Saved data entries:
Segment Open
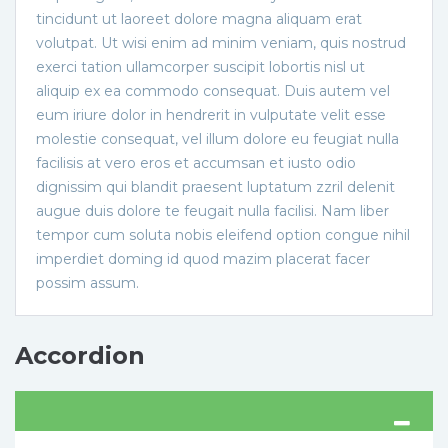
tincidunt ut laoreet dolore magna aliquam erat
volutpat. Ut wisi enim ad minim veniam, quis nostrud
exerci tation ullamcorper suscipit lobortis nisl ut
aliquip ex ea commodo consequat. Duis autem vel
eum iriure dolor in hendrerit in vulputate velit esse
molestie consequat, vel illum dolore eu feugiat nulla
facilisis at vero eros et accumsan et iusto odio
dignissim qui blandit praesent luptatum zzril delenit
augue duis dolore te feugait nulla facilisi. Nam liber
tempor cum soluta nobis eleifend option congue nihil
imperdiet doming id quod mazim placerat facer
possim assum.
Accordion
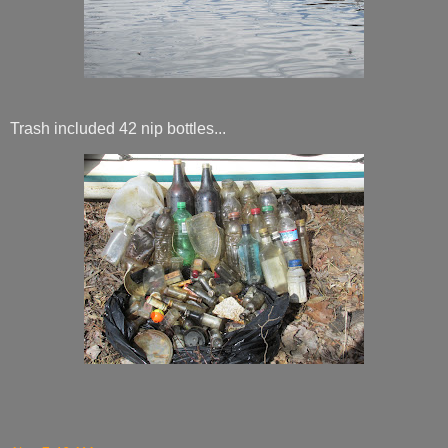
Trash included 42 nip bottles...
Segment Closed
▶ What you need to do
Give the records again exactly as they stand, so that only the pictures are missing.

▶ Answer to this exercise
tincidunt ut laoreet dolore magna aliquam erat
volutpat. Ut wisi enim ad minim veniam, quis nostrud
exerci tation ullamcorper suscipit lobortis nisl ut
aliquip ex ea commodo consequat. Duis autem vel
eum iriure dolor in hendrerit in vulputate velit esse
molestie consequat, vel illum dolore eu feugiat nulla
facilisis at vero eros et accumsan et iusto odio
dignissim qui blandit praesent luptatum zzril delenit
augue duis dolore te feugait nulla facilisi. Nam liber
tempor cum soluta nobis eleifend option congue nihil
imperdiet doming id quod mazim placerat facer
possim assum.
Accordion
Trash included 42 nip bottles...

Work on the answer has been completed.